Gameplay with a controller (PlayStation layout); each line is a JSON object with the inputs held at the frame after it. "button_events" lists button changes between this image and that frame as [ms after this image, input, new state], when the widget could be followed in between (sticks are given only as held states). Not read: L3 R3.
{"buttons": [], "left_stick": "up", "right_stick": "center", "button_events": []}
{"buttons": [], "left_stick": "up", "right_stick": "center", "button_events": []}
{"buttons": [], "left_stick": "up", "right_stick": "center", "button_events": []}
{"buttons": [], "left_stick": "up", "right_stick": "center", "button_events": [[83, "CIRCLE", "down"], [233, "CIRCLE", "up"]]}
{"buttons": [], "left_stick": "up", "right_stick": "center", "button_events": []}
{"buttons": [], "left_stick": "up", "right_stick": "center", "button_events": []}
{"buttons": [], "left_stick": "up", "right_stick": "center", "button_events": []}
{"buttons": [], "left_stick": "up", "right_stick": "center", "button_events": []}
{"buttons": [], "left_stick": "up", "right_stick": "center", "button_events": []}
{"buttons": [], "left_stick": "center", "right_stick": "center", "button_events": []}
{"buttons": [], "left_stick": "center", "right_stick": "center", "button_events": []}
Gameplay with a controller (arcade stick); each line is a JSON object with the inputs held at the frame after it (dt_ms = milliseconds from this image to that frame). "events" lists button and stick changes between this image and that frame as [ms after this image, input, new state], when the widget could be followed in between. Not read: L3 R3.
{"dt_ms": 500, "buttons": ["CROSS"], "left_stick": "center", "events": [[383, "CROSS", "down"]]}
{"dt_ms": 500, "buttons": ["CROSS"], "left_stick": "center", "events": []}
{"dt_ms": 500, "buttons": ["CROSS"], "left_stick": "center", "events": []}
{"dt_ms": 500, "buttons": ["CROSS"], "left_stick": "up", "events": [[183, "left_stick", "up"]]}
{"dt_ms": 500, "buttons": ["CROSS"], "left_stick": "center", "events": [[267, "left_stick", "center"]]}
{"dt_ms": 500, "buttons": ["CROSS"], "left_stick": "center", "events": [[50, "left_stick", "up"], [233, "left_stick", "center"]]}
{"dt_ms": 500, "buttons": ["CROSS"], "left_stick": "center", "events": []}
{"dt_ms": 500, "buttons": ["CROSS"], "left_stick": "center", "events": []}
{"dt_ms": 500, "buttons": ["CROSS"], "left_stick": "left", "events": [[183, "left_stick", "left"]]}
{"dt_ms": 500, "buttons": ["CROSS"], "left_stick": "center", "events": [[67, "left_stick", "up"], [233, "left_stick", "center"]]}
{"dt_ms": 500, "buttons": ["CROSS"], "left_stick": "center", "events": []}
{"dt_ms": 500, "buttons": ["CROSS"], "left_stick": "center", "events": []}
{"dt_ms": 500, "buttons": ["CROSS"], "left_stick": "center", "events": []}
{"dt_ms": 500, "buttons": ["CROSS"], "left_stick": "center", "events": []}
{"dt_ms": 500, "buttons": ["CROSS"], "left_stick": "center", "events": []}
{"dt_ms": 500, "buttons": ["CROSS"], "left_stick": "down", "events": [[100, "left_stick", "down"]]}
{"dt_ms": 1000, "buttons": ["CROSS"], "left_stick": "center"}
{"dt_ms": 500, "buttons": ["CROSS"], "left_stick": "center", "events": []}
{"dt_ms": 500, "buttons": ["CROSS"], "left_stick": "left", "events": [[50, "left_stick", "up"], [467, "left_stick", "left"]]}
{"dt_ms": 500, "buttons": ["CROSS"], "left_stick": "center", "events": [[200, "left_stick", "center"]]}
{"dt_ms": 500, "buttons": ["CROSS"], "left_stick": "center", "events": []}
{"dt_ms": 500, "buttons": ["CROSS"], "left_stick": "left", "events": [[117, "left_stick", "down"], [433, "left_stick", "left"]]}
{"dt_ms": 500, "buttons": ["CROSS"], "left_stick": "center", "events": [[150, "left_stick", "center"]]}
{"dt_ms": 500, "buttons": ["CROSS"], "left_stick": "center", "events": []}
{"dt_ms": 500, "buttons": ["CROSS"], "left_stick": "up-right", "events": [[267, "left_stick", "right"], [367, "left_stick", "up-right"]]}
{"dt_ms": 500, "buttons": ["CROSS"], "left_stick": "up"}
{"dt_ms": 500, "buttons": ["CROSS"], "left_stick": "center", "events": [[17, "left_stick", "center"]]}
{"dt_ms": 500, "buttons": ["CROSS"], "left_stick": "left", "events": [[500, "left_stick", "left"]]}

+ + + +

**Your task:**
Reproduce all the entries verbatim, leaving nothing out.

**Answer for the task:**
Gameplay with a controller (PlayStation layout); each line is a JSON object with the inputs held at the frame after it. "button_events" lists button changes between this image and that frame as [ms after this image, input, new state], when the widget could be followed in between (sticks are given only as held states). Not read: L3 R3.
{"buttons": [], "left_stick": "up", "right_stick": "center", "button_events": []}
{"buttons": [], "left_stick": "up", "right_stick": "center", "button_events": []}
{"buttons": [], "left_stick": "up", "right_stick": "center", "button_events": []}
{"buttons": [], "left_stick": "up", "right_stick": "center", "button_events": [[83, "CIRCLE", "down"], [233, "CIRCLE", "up"]]}
{"buttons": [], "left_stick": "up", "right_stick": "center", "button_events": []}
{"buttons": [], "left_stick": "up", "right_stick": "center", "button_events": []}
{"buttons": [], "left_stick": "up", "right_stick": "center", "button_events": []}
{"buttons": [], "left_stick": "up", "right_stick": "center", "button_events": []}
{"buttons": [], "left_stick": "up", "right_stick": "center", "button_events": []}
{"buttons": [], "left_stick": "center", "right_stick": "center", "button_events": []}
{"buttons": [], "left_stick": "center", "right_stick": "center", "button_events": []}
Gameplay with a controller (arcade stick); each line is a JSON object with the inputs held at the frame after it (dt_ms = milliseconds from this image to that frame). "events" lists button and stick changes between this image and that frame as [ms after this image, input, new state], when the widget could be followed in between. Not read: L3 R3.
{"dt_ms": 500, "buttons": ["CROSS"], "left_stick": "center", "events": [[383, "CROSS", "down"]]}
{"dt_ms": 500, "buttons": ["CROSS"], "left_stick": "center", "events": []}
{"dt_ms": 500, "buttons": ["CROSS"], "left_stick": "center", "events": []}
{"dt_ms": 500, "buttons": ["CROSS"], "left_stick": "up", "events": [[183, "left_stick", "up"]]}
{"dt_ms": 500, "buttons": ["CROSS"], "left_stick": "center", "events": [[267, "left_stick", "center"]]}
{"dt_ms": 500, "buttons": ["CROSS"], "left_stick": "center", "events": [[50, "left_stick", "up"], [233, "left_stick", "center"]]}
{"dt_ms": 500, "buttons": ["CROSS"], "left_stick": "center", "events": []}
{"dt_ms": 500, "buttons": ["CROSS"], "left_stick": "center", "events": []}
{"dt_ms": 500, "buttons": ["CROSS"], "left_stick": "left", "events": [[183, "left_stick", "left"]]}
{"dt_ms": 500, "buttons": ["CROSS"], "left_stick": "center", "events": [[67, "left_stick", "up"], [233, "left_stick", "center"]]}
{"dt_ms": 500, "buttons": ["CROSS"], "left_stick": "center", "events": []}
{"dt_ms": 500, "buttons": ["CROSS"], "left_stick": "center", "events": []}
{"dt_ms": 500, "buttons": ["CROSS"], "left_stick": "center", "events": []}
{"dt_ms": 500, "buttons": ["CROSS"], "left_stick": "center", "events": []}
{"dt_ms": 500, "buttons": ["CROSS"], "left_stick": "center", "events": []}
{"dt_ms": 500, "buttons": ["CROSS"], "left_stick": "down", "events": [[100, "left_stick", "down"]]}
{"dt_ms": 1000, "buttons": ["CROSS"], "left_stick": "center"}
{"dt_ms": 500, "buttons": ["CROSS"], "left_stick": "center", "events": []}
{"dt_ms": 500, "buttons": ["CROSS"], "left_stick": "left", "events": [[50, "left_stick", "up"], [467, "left_stick", "left"]]}
{"dt_ms": 500, "buttons": ["CROSS"], "left_stick": "center", "events": [[200, "left_stick", "center"]]}
{"dt_ms": 500, "buttons": ["CROSS"], "left_stick": "center", "events": []}
{"dt_ms": 500, "buttons": ["CROSS"], "left_stick": "left", "events": [[117, "left_stick", "down"], [433, "left_stick", "left"]]}
{"dt_ms": 500, "buttons": ["CROSS"], "left_stick": "center", "events": [[150, "left_stick", "center"]]}
{"dt_ms": 500, "buttons": ["CROSS"], "left_stick": "center", "events": []}
{"dt_ms": 500, "buttons": ["CROSS"], "left_stick": "up-right", "events": [[267, "left_stick", "right"], [367, "left_stick", "up-right"]]}
{"dt_ms": 500, "buttons": ["CROSS"], "left_stick": "up"}
{"dt_ms": 500, "buttons": ["CROSS"], "left_stick": "center", "events": [[17, "left_stick", "center"]]}
{"dt_ms": 500, "buttons": ["CROSS"], "left_stick": "left", "events": [[500, "left_stick", "left"]]}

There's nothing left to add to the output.